Whether further reflection and study will allay or increase my discomfort with aspects of Flannagan’s argument remains to be seen; overall, however, that argument does not seem radically at odds with the sort of harmonization Bible-believers are obligated to pursue when dealing with seemingly incompatible passages. It is an interesting argument which, I think, merits one’s reading and reflection, though probably not rapid, uncritical adoption as one’s own viewpoint.

Eighteen: Christianity and Slavery, by Glenn Sunshine (start page 287)

In order to correct a belief prevalent among the New Atheists, that the Bible sanctions the sort of slavery once practiced in our nation, this chapter first surveys what the Bible actually says about slavery, then surveys Christian history to see how those who believe the Bible have responded to slavery.

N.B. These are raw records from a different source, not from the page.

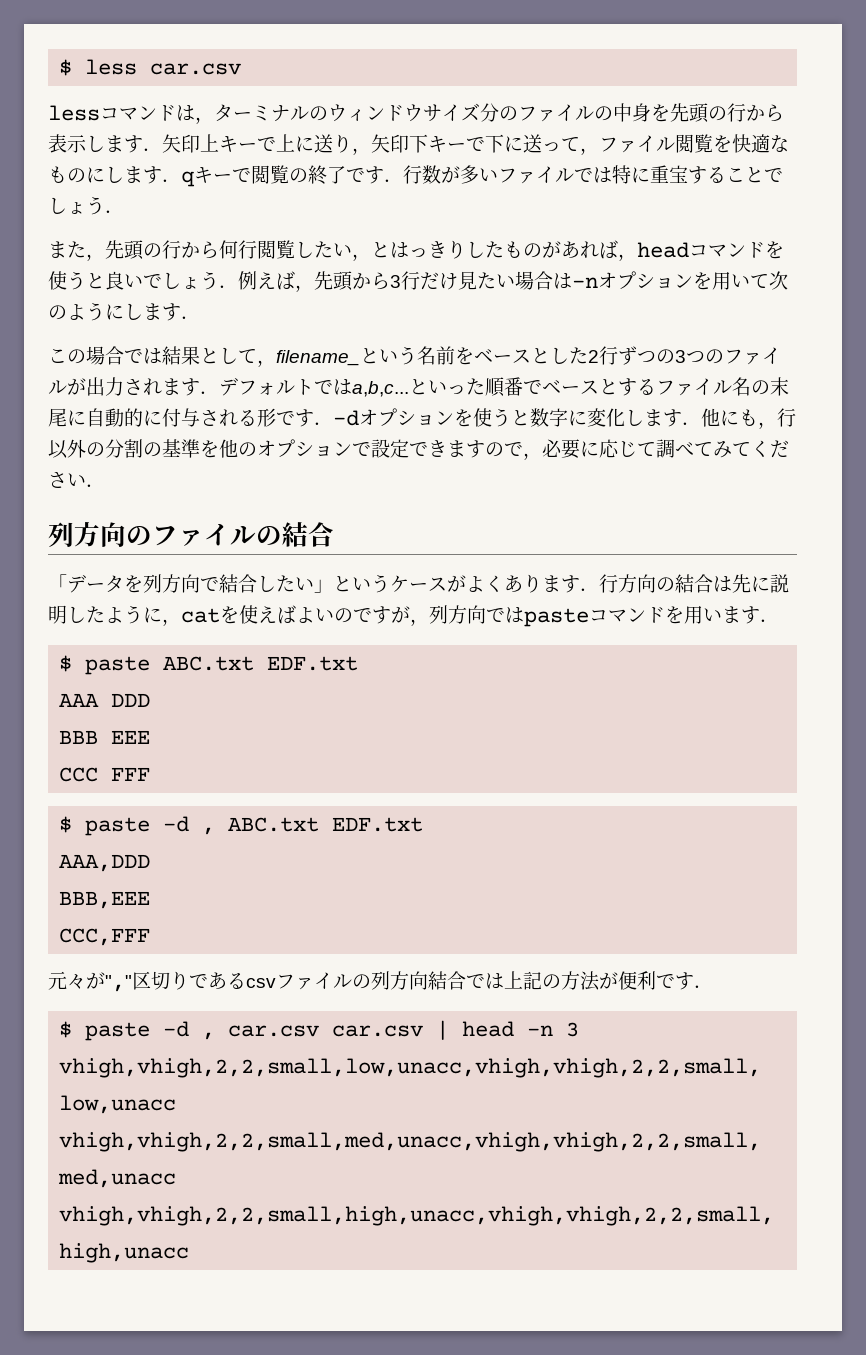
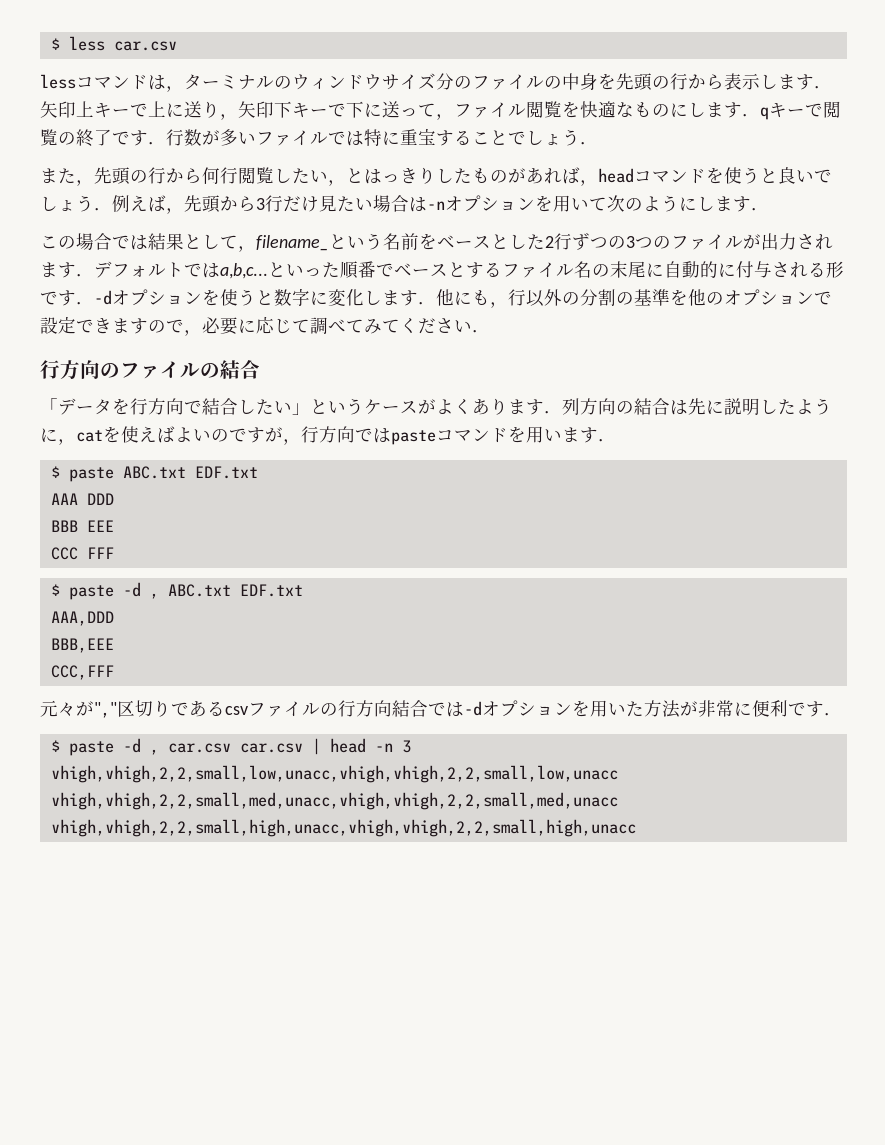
[48,522,74,548] 列 -> [40,360,60,379] 行
[143,574,162,593] 列 -> [130,398,148,415] 行
[599,574,618,593] 行 -> [562,398,580,415] 列
[429,605,448,624] 列 -> [301,426,319,443] 行
[371,971,390,990] 列 -> [338,700,356,717] 行
[504,971,618,991] 上記の方法が -> [464,700,752,718] -dオプションを用いた方法が非常に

Sunshine’s survey of the biblical material demonstrates that, in the case of the Old Testament (288-9), a number of things contradict the prevalent misconception. (1) The laws of Israel provided protections and helps for the poor lacking in other nations, so that one common cause for people ending up in slavery (lack of means to feed themselves and their families) was made less prevalent. (2) If Israelites still ended up having to sell themselves into slavery to survive, this slavery was not permanent, making “slavery” in Israel “closer to indentured servitude than to the slavery of other nations or the American South” (288-9). (3) Slaves in Israel did not surrender their personhood or become mere property masters could abuse with impunity; rather, their rights were protected by God’s law. (4) Though the law did permit holding foreigners as slaves permanently, it appears their rights were otherwise protected in the same way as those of Israelite slaves. (5) God’s law required the Israelites to protect escaped slaves from foreign countries and imposed the death penalty on anyone who kidnapped others to sell them into slavery.

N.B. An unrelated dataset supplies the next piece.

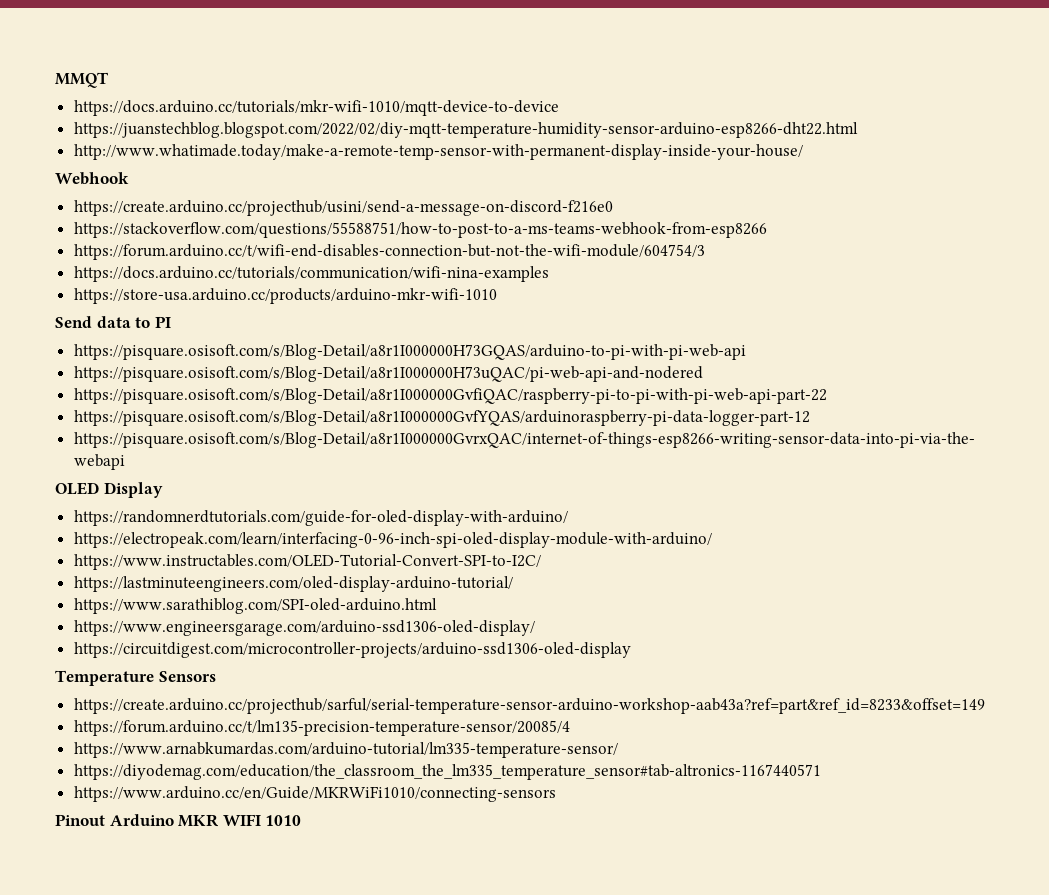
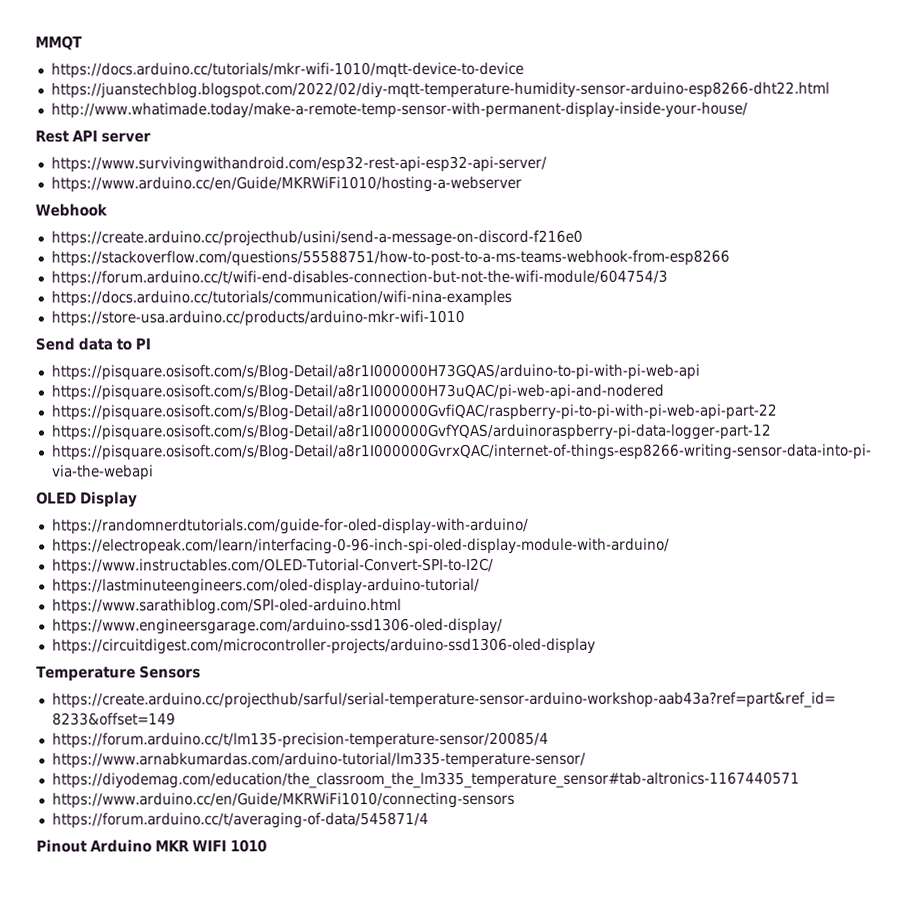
(803, 152) none -> [35,130,151,143] [50,155,547,173] [50,175,522,193] // Rest API server // https://www.survivingwithandroid.com/esp32-rest-api-esp32-api-server/ // https://www.arduino.cc/en/Guide/MKRWiFi1010/hosting-a-webserver
(556, 794) none -> [51,812,429,829] // https://forum.arduino.cc/t/averaging-of-data/545871/4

As for the New Testament, Sunshine points out the important fact that, had “the New Testament authors called for abolition,” it is certain “The Roman government would have interpreted it as incitement to insurrection, and the slaves might have taken it that way themselves,” resulting not in “freedom for the slaves, but rather a bloody crackdown and slaughter as had happened in several other slave rebellions” (291). The New Testament does, of course, instruct slaves to be obedient to their masters, but (I note) this no more indicates approval of slavery than Scripture’s instruction to obey the laws of the land suggests that all the laws of Rome had God’s approval. As well, The New Testament identifies slaves as the spiritual and moral equals of their masters, encourages slaves to take advantage of opportunities to become free should they arise, and condemns slave traders in 1 Timothy 1:10 (290).

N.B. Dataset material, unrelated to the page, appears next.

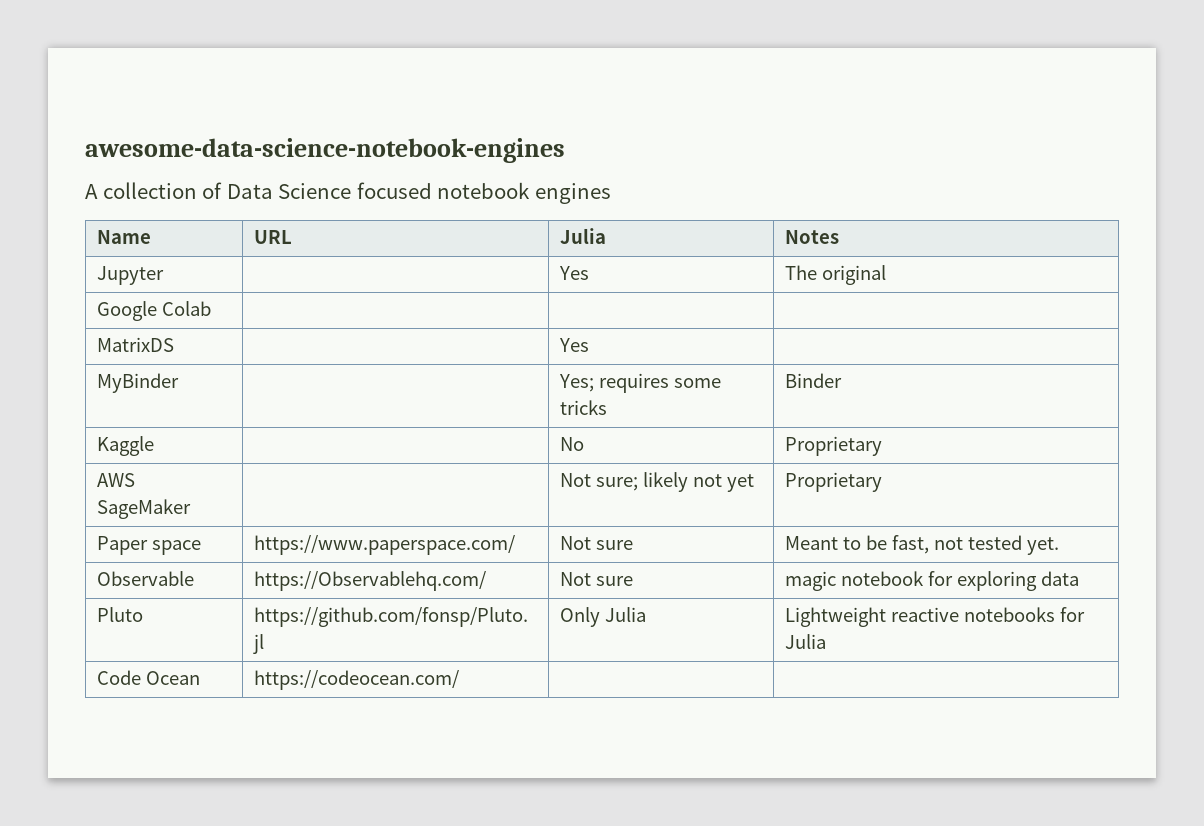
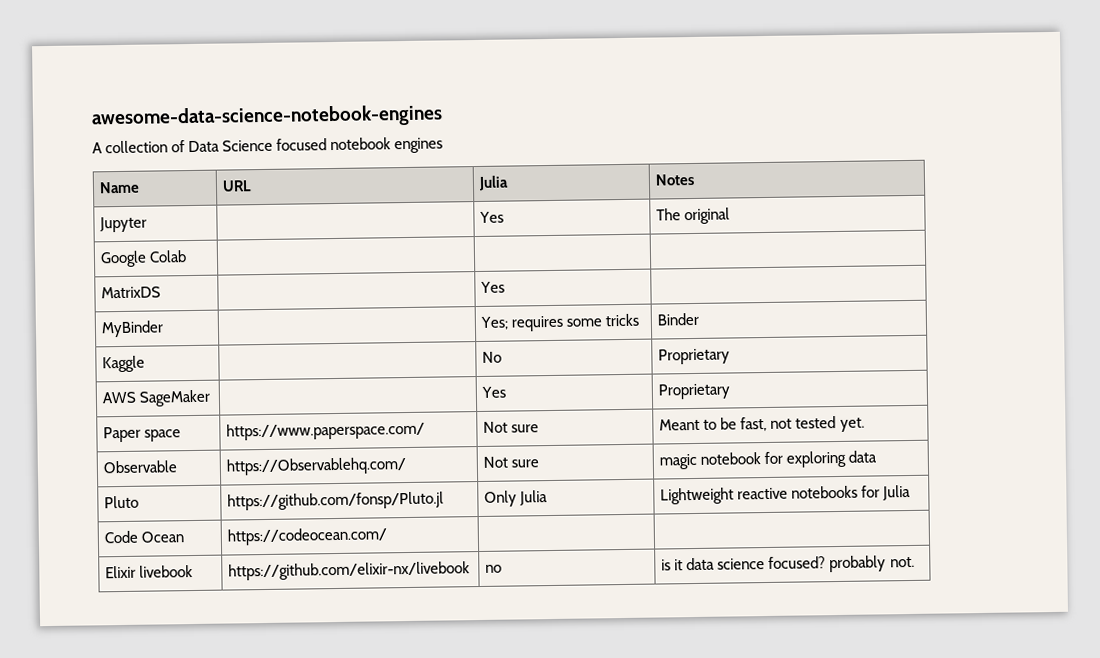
[560,472,755,492] Not sure; likely not yet -> [481,386,507,398] Yes
(460, 680) none -> [105,565,194,579] [228,561,471,581] [485,564,503,573] [661,555,915,573] // Elixir livebook | https://github.com/elixir-nx/livebook | no | is it data science focused? probably not.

In the historical survey (291-299), one learns that from the beginning Christians made efforts to free slaves in ways that would not disrupt the societies they lived in, such as by buying slaves for the purpose of freeing them. As well, from the beginning, slaves were treated as persons and permitted in positions of church leadership. During the Middle Ages, slavery was virtually eliminated, replaced by much less oppressive (though hardly ideal) feudal arrangements. The West turned again to slavery in the mid- to late-1400s because there was money to be made, ignoring papal bulls demanding those enslaved be freed. Eventually, the distaste for slavery that large numbers of Christians had always felt was joined to a growing realization that complete elimination of slavery was a goal that could be pursued without causing social or economic collapse. Though some Christians in the American South argued for retention of slavery on what they thought plausible biblical grounds, contemporaneous opponents of slavery also offered biblical arguments, and the abolitionist movement was overwhelmingly a movement of Christian activists. In the end, it was Christians, not atheists or other “freethinkers,” who freed the slaves.

Of all the chapters in Pure Reason, this is the only one where I can think of no criticisms to offer. It is edifying reading.